▸ Problem requirements
Of the material below, the lines to be retyped are those from the line containing "thumb cmc: (235, 251)" through the line containing "pinky tip: (145, 217)", inclusive; reproduce them exactly.

▸ Data for this exercise

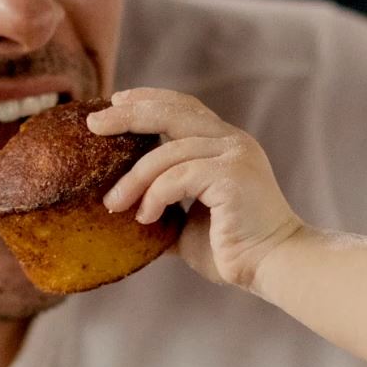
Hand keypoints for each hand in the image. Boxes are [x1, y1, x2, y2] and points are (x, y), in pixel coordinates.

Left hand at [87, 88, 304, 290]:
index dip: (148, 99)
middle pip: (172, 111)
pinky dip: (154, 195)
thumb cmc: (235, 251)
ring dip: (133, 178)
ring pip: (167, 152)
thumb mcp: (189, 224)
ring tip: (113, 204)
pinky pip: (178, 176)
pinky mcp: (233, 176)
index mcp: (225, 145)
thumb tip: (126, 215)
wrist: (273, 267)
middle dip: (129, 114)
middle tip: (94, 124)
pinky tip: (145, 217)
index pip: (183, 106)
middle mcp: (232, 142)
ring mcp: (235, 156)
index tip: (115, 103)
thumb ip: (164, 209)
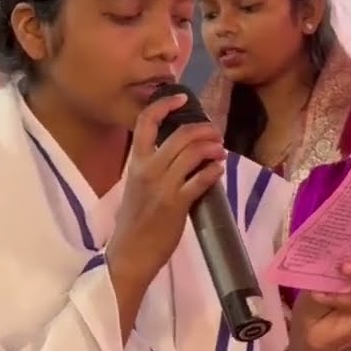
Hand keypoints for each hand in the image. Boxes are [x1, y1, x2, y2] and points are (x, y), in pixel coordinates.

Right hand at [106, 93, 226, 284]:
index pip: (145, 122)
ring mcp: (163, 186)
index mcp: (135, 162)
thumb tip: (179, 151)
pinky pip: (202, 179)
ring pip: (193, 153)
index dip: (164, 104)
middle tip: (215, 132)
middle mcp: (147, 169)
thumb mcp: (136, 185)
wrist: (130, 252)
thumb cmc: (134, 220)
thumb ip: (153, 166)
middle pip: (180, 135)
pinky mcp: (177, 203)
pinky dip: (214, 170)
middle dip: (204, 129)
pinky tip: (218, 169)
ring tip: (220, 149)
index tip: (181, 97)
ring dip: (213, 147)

▸ Answer to this problem
thumb cmc: (235, 251)
ring dip: (133, 178)
ring pip: (167, 152)
thumb mcp: (189, 224)
ring tip: (113, 204)
pinky pip: (178, 176)
pinky mcp: (233, 176)
index mcp: (225, 145)
thumb tip: (126, 215)
wrist: (273, 267)
middle dip: (129, 114)
middle tip: (94, 124)
pinky tip: (145, 217)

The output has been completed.